Civic society organisations have welcomed the establishment of Safe Spaces as a significant step towards addressing homelessness in the city.
The City of Cape Town recently announced a Safe Space in Green Point in addition to the three existing sites.
The safe spaces are aimed at providing more shelter space, basic amenities, and access to social services for persons living on the street and as a stepping stone for those who want help with getting off the street.
Non-governmental organisations working for change in Cape Town’s urban development welcomed the City’s efforts to make a positive change in the lives of people who live on the streets.
Ndifuna Ukwazi said: “It would have been hard to believe some years ago that the City of Cape Town is building shelters in Green Point.”
Two years ago, the City’s Law Enforcement officers impounded the belongings of people living on the streets in Green Point during an illegal eviction.
The officers allegedly confiscated life-supporting anti-retroviral drugs, asylum-seeking papers and artwork.
The Young Urbanists South Africa described the establishment of Safe Spaces as a “big change in policy and approach” towards addressing the complex issue of homelessness.
Managing Director of Young Urbanists South Africa, Roland Postma said: “This initiative provides a safe and dignified environment for people to access support services and assistance, offering an opportunity to transition out of homelessness and towards stability”.
While applauding the City’s commitment to engaging with the public and seeking feedback on the proposed Safe Spaces initiative, Young Urbanists SA offered suggestions to improve the initiative.
The suggestions included providing specific support for victims of gender based violence (GBV), ensuring that individuals who were provided with shelter were not relocated away from their communities and any potential livelihoods or income sources.
The organisation also called for more shelters and meaningful engagement with people living on the streets.
“Meaningful and ongoing engagement with people who are homeless throughout this initiative is very important,” said Postma.
Furthermore, “the programme should be urgently rolled out to other areas and there should be a strong connection to social impact programmes like the Streets Cape Food Garden in the CBD,” he added.
Ndifuna Ukwazi also implored the City to engage directly with those who had worked in the sector for a long time, to truly understand the depths of the work required to make the system truly effective.
“Currently the role of the Safe Spaces is not vastly different from a night shelter, which predominantly serves to give people shelter in the evening. Our view is that while this is a step in the right direction, the offering is limited and will not adequately address homelessness in Cape Town. The right to adequate housing must include security of tenure”, said the organisation.
The City plans to spend R230 million over the next three years on Safe Spaces for homeless people.
The proposed Green Point Safe Space, to be located under the fly-over bridge on Ebenezer Road, would provide over 300 beds, a cost of R8,25 million for its development and R10 million to operate it.
The South African Human Rights Commission (SAHRC) welcomed the Safe Space Initiative as a demonstration of a “departure from the previous administration’s approach”.
However, Commissioner Chris Nissen said the City would need to look at a sustainable programme to ensure that the homeless people were reintegrated in society.
Nissen also called on the Department of Health to play a more significant role and not just support the homeless people with medication, only for them to be sent back onto the streets.
“I would also like to see Safe Spaces established in other areas such as Manenberg, Khayelitsha, Elsies River where people are also experiencing homelessness.”
Mayco member for Community Services and Health Patricia van der Ross there were currently three Safe Spaces namely Culemborg 1 and 2 in the CBD, and Paint City in Bellville.
She said apart from accommodation and access to ablutions, the Safe Spaces also provided access to social services and psycho-social support.
Van der Ross added that through the Safe Spaces opportunities for street people were also created for them to take part in Expanded Public Works Programmes (EPWP).
Forty-five year old Mark Petersen hoped that he, too, would benefit from the Green Point Safe Space.
“I have been living on the streets for more than 15 years.

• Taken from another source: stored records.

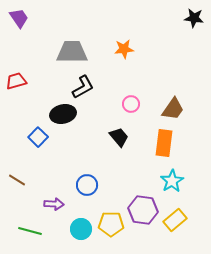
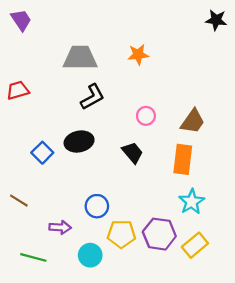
black ellipse: (63, 114) -> (79, 142), moved
yellow pentagon: (111, 224) -> (121, 234), moved

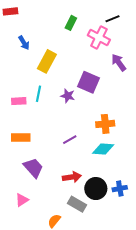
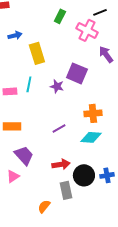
blue arrow: (24, 43) -> (15, 35), turned -72
yellow rectangle: (47, 61) -> (37, 53), turned -45
pink triangle: (22, 200) -> (13, 176), moved
gray rectangle: (77, 204) -> (66, 190), turned 48

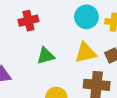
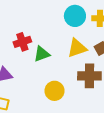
red cross: (28, 21) -> (22, 42), moved

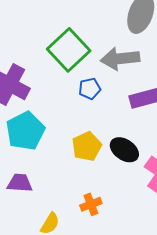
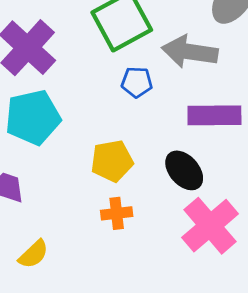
black ellipse: (124, 150) -> (184, 170), moved
orange cross: (91, 204) -> (117, 213), moved

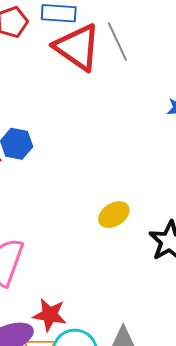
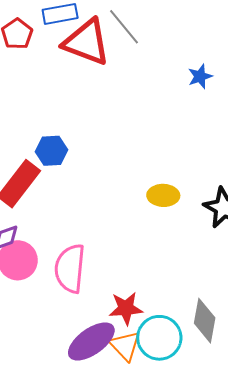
yellow ellipse: (114, 215) -> (163, 195), turned 48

My wife, Portia and I would want to live in a Safe Space and ultimately be able to move back to the Ravensmead community where we lived before our Wendy house was burnt down”.
Ricardo Pipus also thought that the Safe Space was a “good idea” as life on the streets was “not pleasant” and exposed people to danger.

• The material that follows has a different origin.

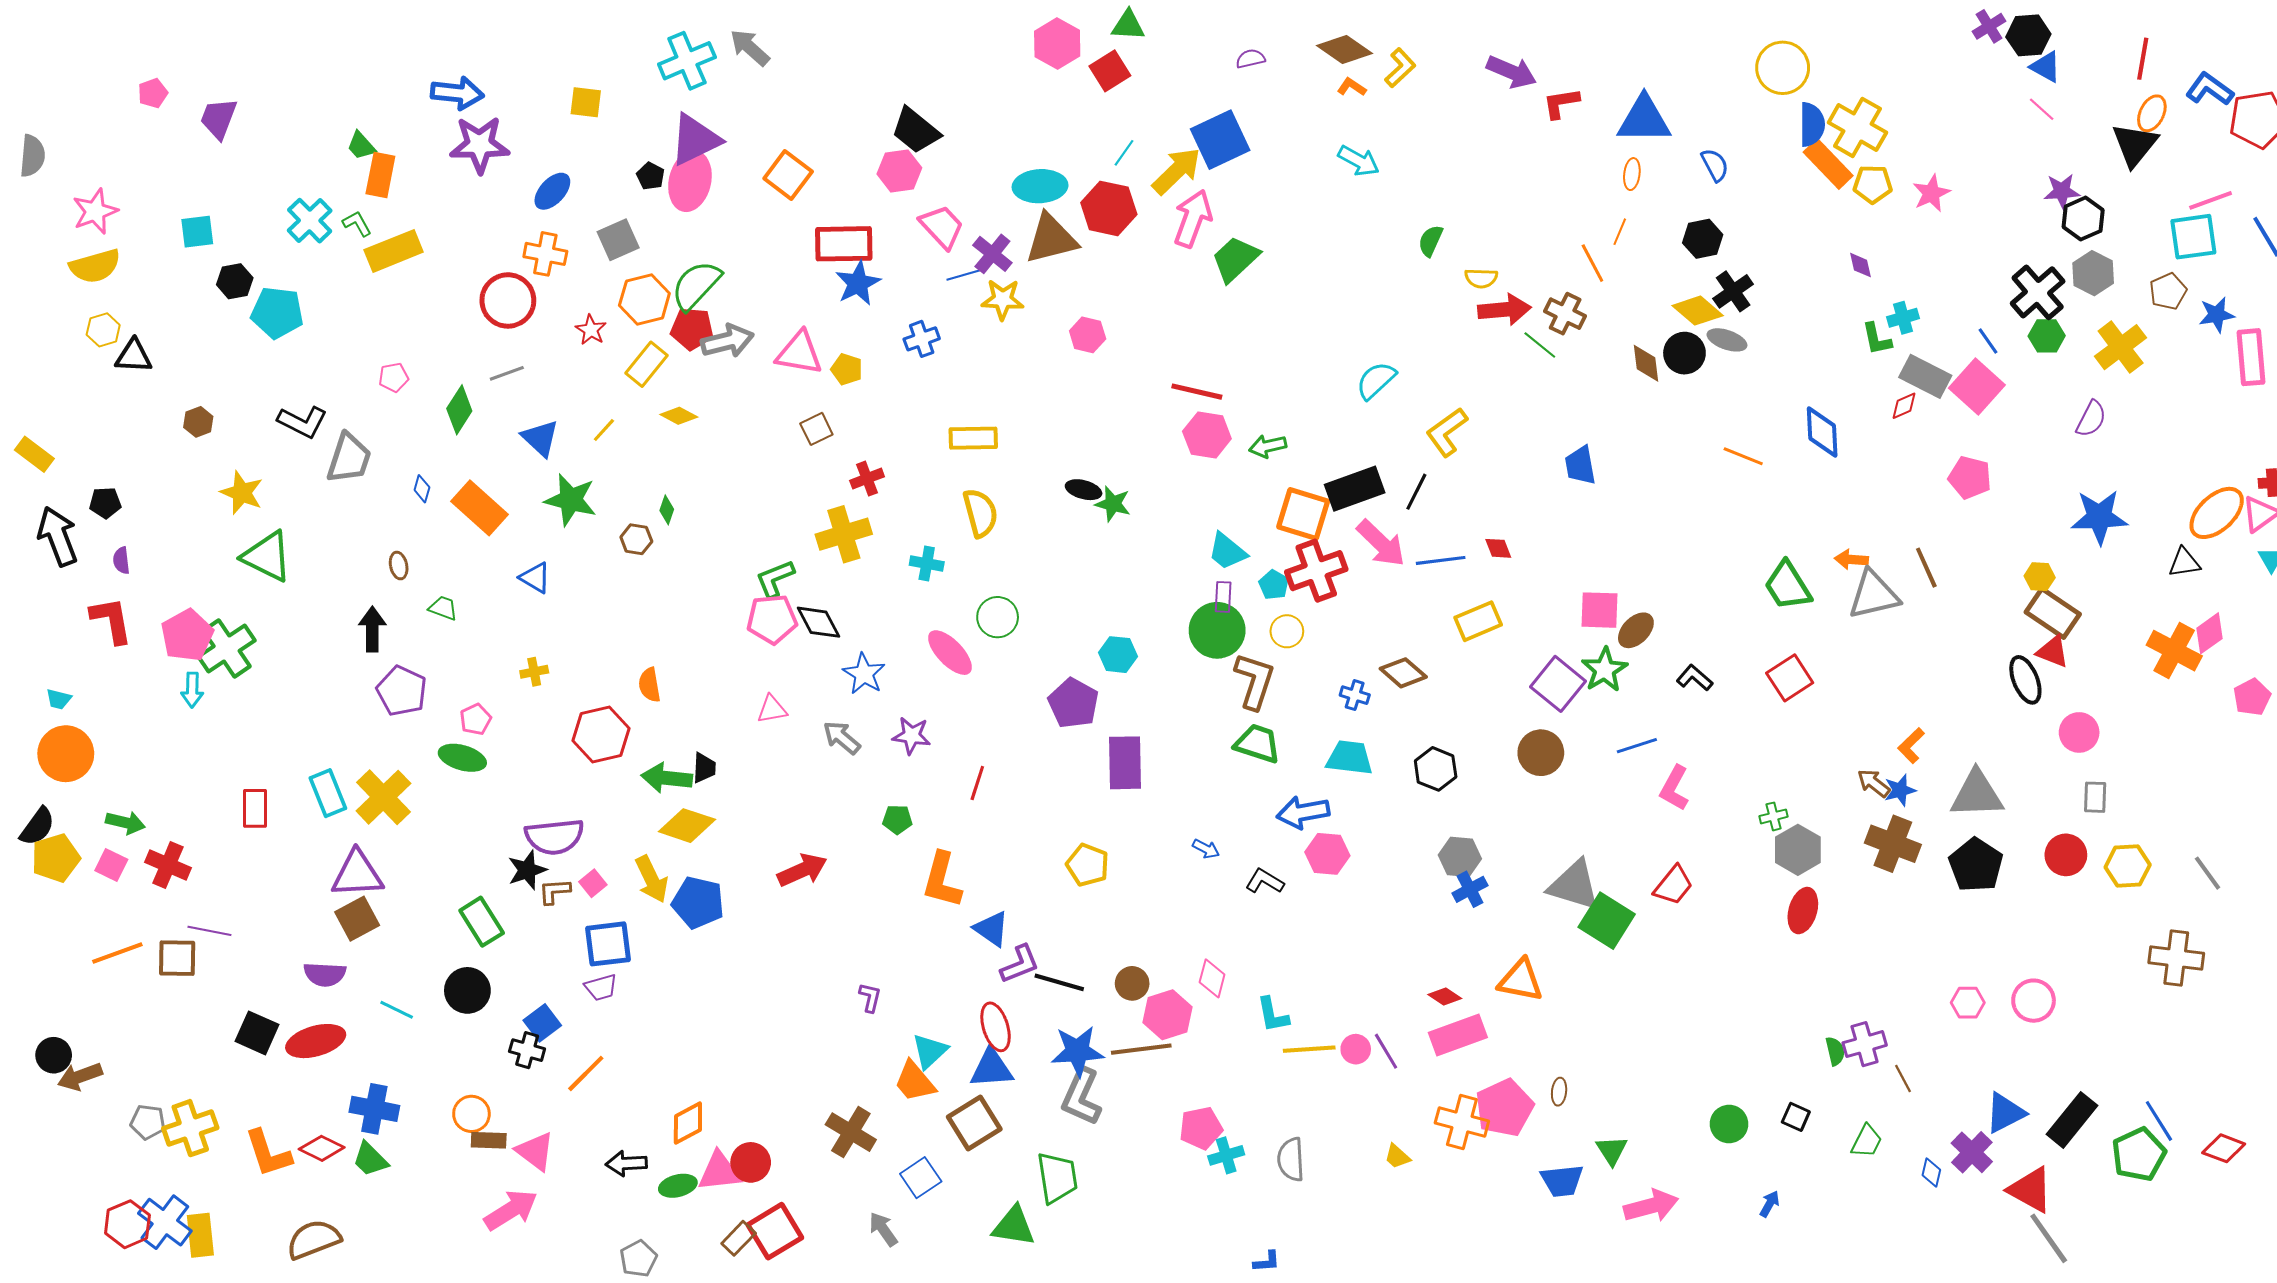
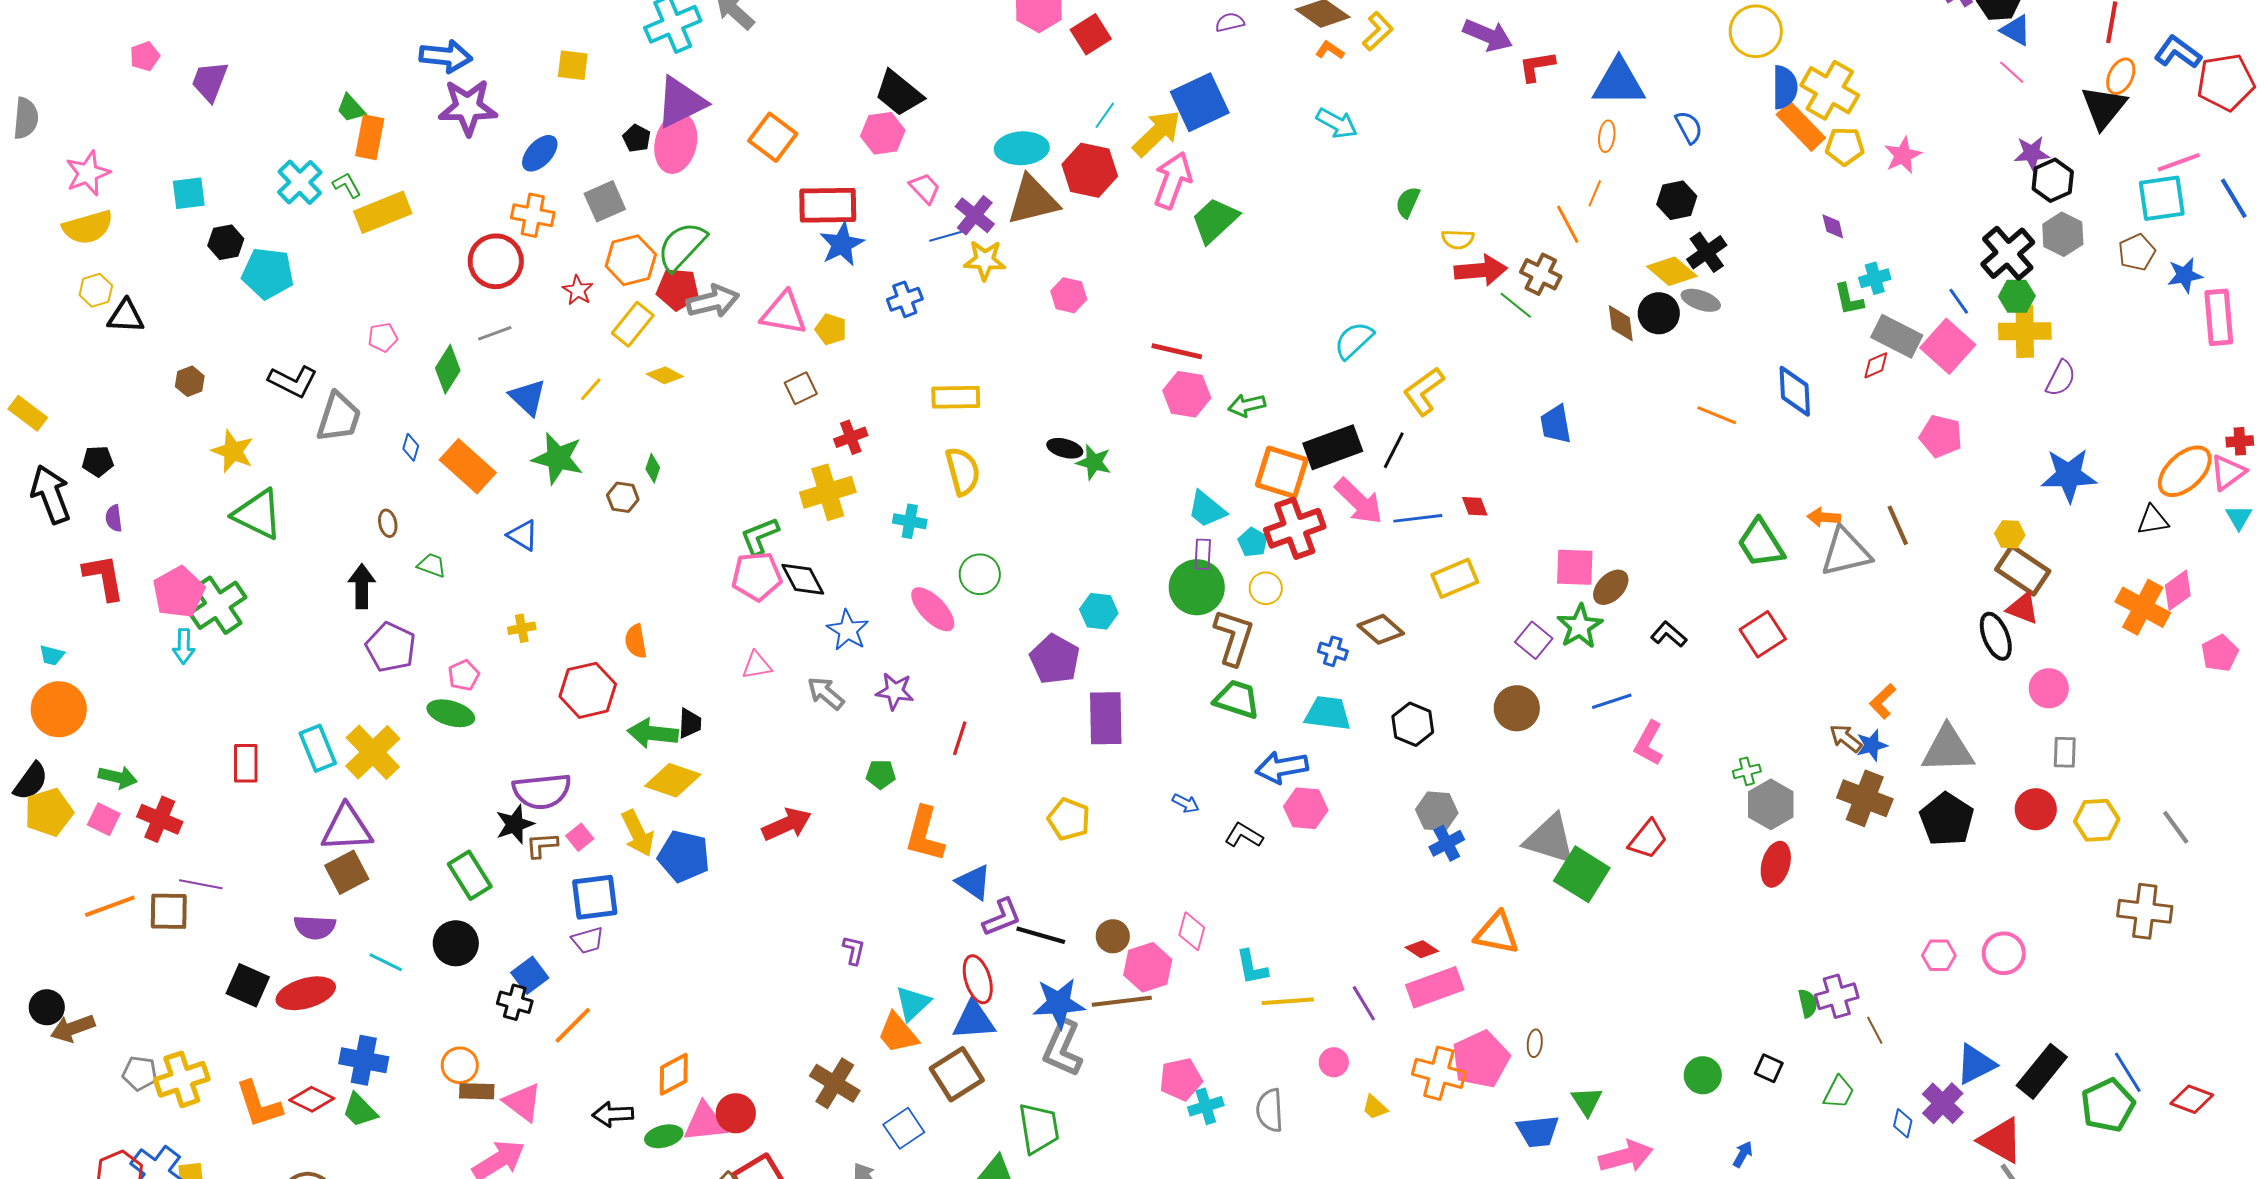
pink trapezoid: (942, 227) -> (925, 188), size x0.7
yellow cross: (2121, 347) -> (2025, 331), moved, turned 36
purple square: (1558, 684) -> (1534, 640), size x0.7
pink circle: (1356, 1049) -> (1334, 1062), moved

“We appreciate the move. But some of us do not like the strict rules. I hope they will be able to relax the rules.”
Public comment for the proposed Green Point Safe Space was scheduled to close on 8 May.
“We urge all young South Africans to pledge their full support to the Safe Spaces initiative and to stamp out any Not In My Backyard moves in the Green Point area.
“Moreover, we also encourage the City of Cape Town to continue its efforts to roll out this programme in as many areas as possible. We believe that this initiative has the potential to make a positive impact on the lives of those in need and contribute to the well-being and safety of the entire community,“ said Postma.
He added that housing for the homeless should be part of the future “liveable, caring and working” South African neighbourhoods.